=== Section Start ===

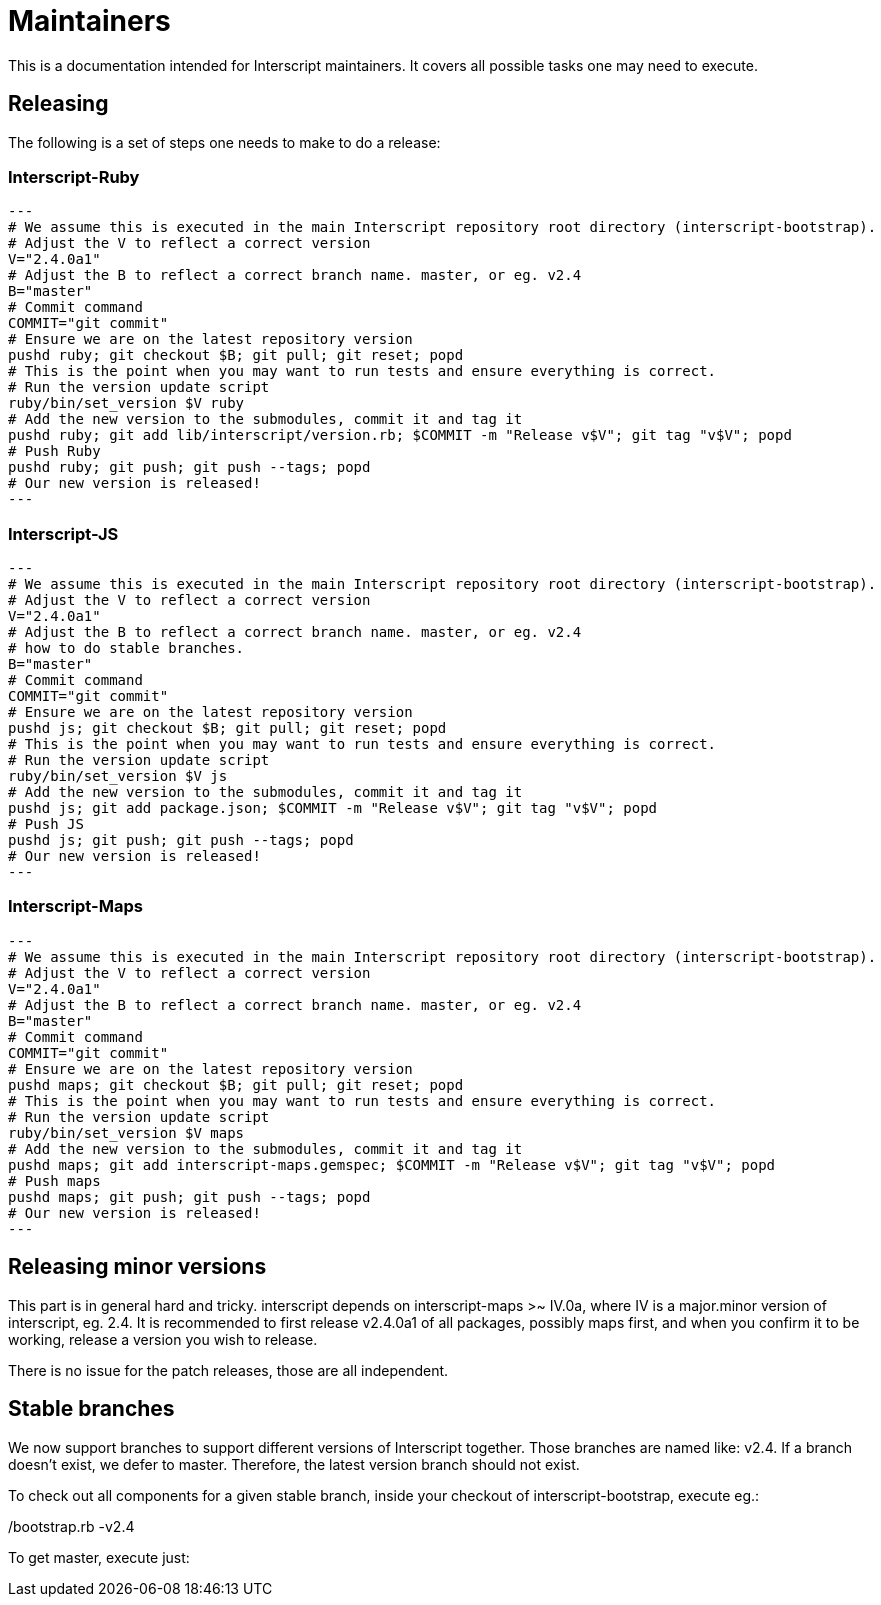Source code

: = Maintainers

This is a documentation intended for Interscript maintainers. It covers all possible tasks one
may need to execute.

== Releasing

The following is a set of steps one needs to make to do a release:

=== Interscript-Ruby

[source,sh]
---
# We assume this is executed in the main Interscript repository root directory (interscript-bootstrap).
# Adjust the V to reflect a correct version
V="2.4.0a1"
# Adjust the B to reflect a correct branch name. master, or eg. v2.4
B="master"
# Commit command
COMMIT="git commit"
# Ensure we are on the latest repository version
pushd ruby; git checkout $B; git pull; git reset; popd
# This is the point when you may want to run tests and ensure everything is correct.
# Run the version update script
ruby/bin/set_version $V ruby
# Add the new version to the submodules, commit it and tag it
pushd ruby; git add lib/interscript/version.rb; $COMMIT -m "Release v$V"; git tag "v$V"; popd
# Push Ruby
pushd ruby; git push; git push --tags; popd
# Our new version is released!
---

=== Interscript-JS

[source,sh]
---
# We assume this is executed in the main Interscript repository root directory (interscript-bootstrap).
# Adjust the V to reflect a correct version
V="2.4.0a1"
# Adjust the B to reflect a correct branch name. master, or eg. v2.4
# how to do stable branches.
B="master"
# Commit command
COMMIT="git commit"
# Ensure we are on the latest repository version
pushd js; git checkout $B; git pull; git reset; popd
# This is the point when you may want to run tests and ensure everything is correct.
# Run the version update script
ruby/bin/set_version $V js
# Add the new version to the submodules, commit it and tag it
pushd js; git add package.json; $COMMIT -m "Release v$V"; git tag "v$V"; popd
# Push JS
pushd js; git push; git push --tags; popd
# Our new version is released!
---

=== Interscript-Maps

[source,sh]
---
# We assume this is executed in the main Interscript repository root directory (interscript-bootstrap).
# Adjust the V to reflect a correct version
V="2.4.0a1"
# Adjust the B to reflect a correct branch name. master, or eg. v2.4
B="master"
# Commit command
COMMIT="git commit"
# Ensure we are on the latest repository version
pushd maps; git checkout $B; git pull; git reset; popd
# This is the point when you may want to run tests and ensure everything is correct.
# Run the version update script
ruby/bin/set_version $V maps
# Add the new version to the submodules, commit it and tag it
pushd maps; git add interscript-maps.gemspec; $COMMIT -m "Release v$V"; git tag "v$V"; popd
# Push maps
pushd maps; git push; git push --tags; popd
# Our new version is released!
---

== Releasing minor versions

This part is in general hard and tricky. interscript depends on interscript-maps >~ IV.0a, where
IV is a major.minor version of interscript, eg. 2.4. It is recommended to first release v2.4.0a1
of all packages, possibly maps first, and when you confirm it to be working, release a version
you wish to release.

There is no issue for the patch releases, those are all independent.

== Stable branches

We now support branches to support different versions of Interscript together. Those branches are
named like: v2.4. If a branch doesn't exist, we defer to master. Therefore, the latest version
branch should not exist.

To check out all components for a given stable branch, inside your checkout of interscript-bootstrap,
execute eg.:

./bootstrap.rb -v2.4

To get master, execute just:

./bootstrap.rb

=== Section End ===

Check each line of the entries, and copy the ones that contain "Releasing".

== Releasing
== Releasing minor versions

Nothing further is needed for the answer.